I can see (e.g. using equation 85 in matrix cookbook https://www.math.uwaterloo.ca/~hwolkowi/matrixcookbook.pdf how to find the value of the above if differentiating by $\mathbf{b}$, but cannot see a clear step-by-step explanation for a single element $b_g$. Any guidance / help / pointers would be greatly appreciated.
Background: This stems from manipulating a multivariate normal distribution for parameter $\mathbf{b}$ with mean vector equal to vector of zeros and covariance matrix equal to $\mathbf{D}$.
Take $f(b) = b^TD^{-1}b$. From the equation you mention, we have $$ \frac{\partial f}{\partial b} = 2D^{-1}b. $$ Note that this assumes that $D$ is symmetric (which applies in your case because $D$ is a covariance matrix) and that $D$ is independent of $b$.
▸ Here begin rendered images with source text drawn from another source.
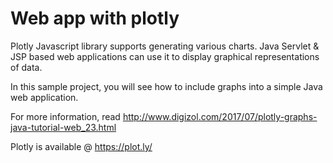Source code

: # Web app with plotly
Plotly Javascript library supports generating various charts. Java Servlet & JSP based web applications can use it to display graphical representations of data.

In this sample project, you will see how to include graphs into a simple Java web application.

For more information, read http://www.digizol.com/2017/07/plotly-graphs-java-tutorial-web_23.html

Plotly is available @ https://plot.ly/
Since we're taking a derivative with respect to a column-vector, extracting the individual partial derivative is simple. $\frac{\partial f}{\partial b_g}$ is just the $g$th entry of $\frac{\partial f}{\partial b}$. In particular: let $e_g$ denote the $g$th column of the size $q$ identity matrix. We have $$ \frac{\partial f}{\partial b} = e_g^T(2D^{-1}b) = 2(e_g^TD^{-1})b. $$ Note that $e_g^T D^{-1}$ is the $g$th row of $D^{-1}$.